Pascal Quignard indaga en El lector (cuatro.ediciones, 2008, trad. Julián Mateo Ballorca) sobre la condición y la naturaleza del lector y de la lectura. El escritor francés, uno de los más importantes y a la vez uno de los más desconocidos para el gran público, de la literatura europea actual, dinamita con su estilo fragmentario la tiranía del argumento comprometiendo al lector en la construcción de un texto tan denso como atractivo.
El lector, si bien puede leerse como una unidad autónoma, es un libro que multiplica su sentido y su alcance en su relación con la totalidad de lo escrito por Quignard y, en particular con su Retórica especulativa (El cuenco de plata, 2006), porque siguiendo el consejo de Joseph Jouvert, no escribe un libro sino una obra. En este sentido, son de gran ayuda el prólogo y las notas de Julián Mateo Ballorca, su excelente traductor.

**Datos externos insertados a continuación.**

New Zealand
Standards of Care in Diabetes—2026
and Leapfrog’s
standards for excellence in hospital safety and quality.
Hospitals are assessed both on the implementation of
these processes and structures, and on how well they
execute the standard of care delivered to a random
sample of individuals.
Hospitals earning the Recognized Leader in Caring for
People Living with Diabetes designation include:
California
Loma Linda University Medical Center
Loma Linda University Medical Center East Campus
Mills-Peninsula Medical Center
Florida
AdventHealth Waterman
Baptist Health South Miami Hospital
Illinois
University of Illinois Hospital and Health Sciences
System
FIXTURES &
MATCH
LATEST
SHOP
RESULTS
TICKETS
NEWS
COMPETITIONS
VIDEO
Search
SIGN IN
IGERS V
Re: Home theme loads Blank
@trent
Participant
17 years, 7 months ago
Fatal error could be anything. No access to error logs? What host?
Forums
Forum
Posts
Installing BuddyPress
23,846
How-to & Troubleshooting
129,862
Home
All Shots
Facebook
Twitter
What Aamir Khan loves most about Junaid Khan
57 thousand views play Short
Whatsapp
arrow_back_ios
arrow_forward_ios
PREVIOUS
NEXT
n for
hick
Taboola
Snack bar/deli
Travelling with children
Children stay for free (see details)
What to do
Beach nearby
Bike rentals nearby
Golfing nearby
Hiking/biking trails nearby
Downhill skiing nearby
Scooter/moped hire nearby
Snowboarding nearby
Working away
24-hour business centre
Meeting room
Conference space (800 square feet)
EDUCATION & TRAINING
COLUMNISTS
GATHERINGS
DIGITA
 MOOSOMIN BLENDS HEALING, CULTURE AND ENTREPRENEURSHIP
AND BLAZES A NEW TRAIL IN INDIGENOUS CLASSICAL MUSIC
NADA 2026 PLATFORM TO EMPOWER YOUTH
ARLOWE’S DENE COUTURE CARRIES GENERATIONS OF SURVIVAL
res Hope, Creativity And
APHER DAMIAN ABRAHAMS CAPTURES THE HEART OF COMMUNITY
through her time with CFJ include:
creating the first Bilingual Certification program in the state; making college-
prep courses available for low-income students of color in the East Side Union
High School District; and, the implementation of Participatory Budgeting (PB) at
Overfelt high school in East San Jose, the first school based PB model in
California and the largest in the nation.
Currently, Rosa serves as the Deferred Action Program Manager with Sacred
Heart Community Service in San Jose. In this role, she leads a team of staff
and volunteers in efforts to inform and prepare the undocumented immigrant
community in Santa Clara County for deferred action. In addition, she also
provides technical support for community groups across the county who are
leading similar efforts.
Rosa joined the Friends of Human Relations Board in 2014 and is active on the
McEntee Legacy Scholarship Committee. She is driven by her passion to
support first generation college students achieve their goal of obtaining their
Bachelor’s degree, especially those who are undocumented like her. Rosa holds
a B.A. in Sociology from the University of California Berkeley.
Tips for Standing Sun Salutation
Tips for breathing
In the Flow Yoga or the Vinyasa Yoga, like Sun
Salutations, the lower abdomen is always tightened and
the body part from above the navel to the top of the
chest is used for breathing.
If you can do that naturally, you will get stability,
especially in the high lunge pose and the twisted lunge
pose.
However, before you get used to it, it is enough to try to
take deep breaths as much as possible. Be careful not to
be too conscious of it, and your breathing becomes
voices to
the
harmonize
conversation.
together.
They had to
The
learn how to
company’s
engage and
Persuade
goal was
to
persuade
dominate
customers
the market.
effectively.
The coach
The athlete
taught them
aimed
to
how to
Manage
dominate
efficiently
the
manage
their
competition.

El libro, ese «mundo en falta», como dice su misterioso narrador,es acaso el mismo lector que narra la historia de un lector que desaparece, que se esfuma, para captarse «sentado fuera del tiempo». Es así como empieza una secuencia fragmentada de incidencias, reflexiones y especulaciones que implican al lector y a su yo en la tarea de narrar a través de una voz que es reminiscencia de ese yo anterior ligado a la «pura audición», como apunta M. Jalón, su editor, que «está en la base de la lectura silenciosa».
El lector que se entrega con pasión a la lectura es un yo que desaparece «devorado por los libros» zozobrando «en la totalidad de una lengua» para convertirse en el hacedor, el héroe, el protagonista de un mundo desconocido. Una experiencia excitante, pero también peligrosa y también decepcionante cuando se enfrenta a los «artificios de un mundo que no es el mundo». Una decepción, añade el narrador, «ante juegos de una lengua en los cuales la lengua no se consume por entero» y que se agrava con la muerte solitaria. La muerte, el silencio, donde el yo se descubre impotente para significar, porque el «silencio nada significa. Nada en silencio responde por el silencio». Pero si el silencio de la lectura «zumba en sus oídos, late en sus sienes, acelera el movimiento de su corazón es que hace sonar el eco con el grito del abandono. Si el lector está mudo, es por ese grito apagado, que fomenta la angustia, que reaviva el dolor de Dios».
Finalmente el lector aparece como un fantasma, como una huella de vapor. Una creación del escritor, quien es a su vez todas las lecturas, que fracasa en su intento de alcanzar ese mundo al que lleva la lectura y que se aleja «en el momento de leerlo». La lectura es ese estado, viene a decir Pascal Quignard, «donde la biografía del lector perece, pasa a la neutralidad y a la muchedumbre de "otro" que no es del mundo. Donde la ficción del mundo se desdobla en la ficción de su vida» y la existencia se concentra en «un pequeño volumen rectangular de papeles cosidos, cerrados, y se mide por la tristeza que asalta al lector una vez que el libro ha sido leído».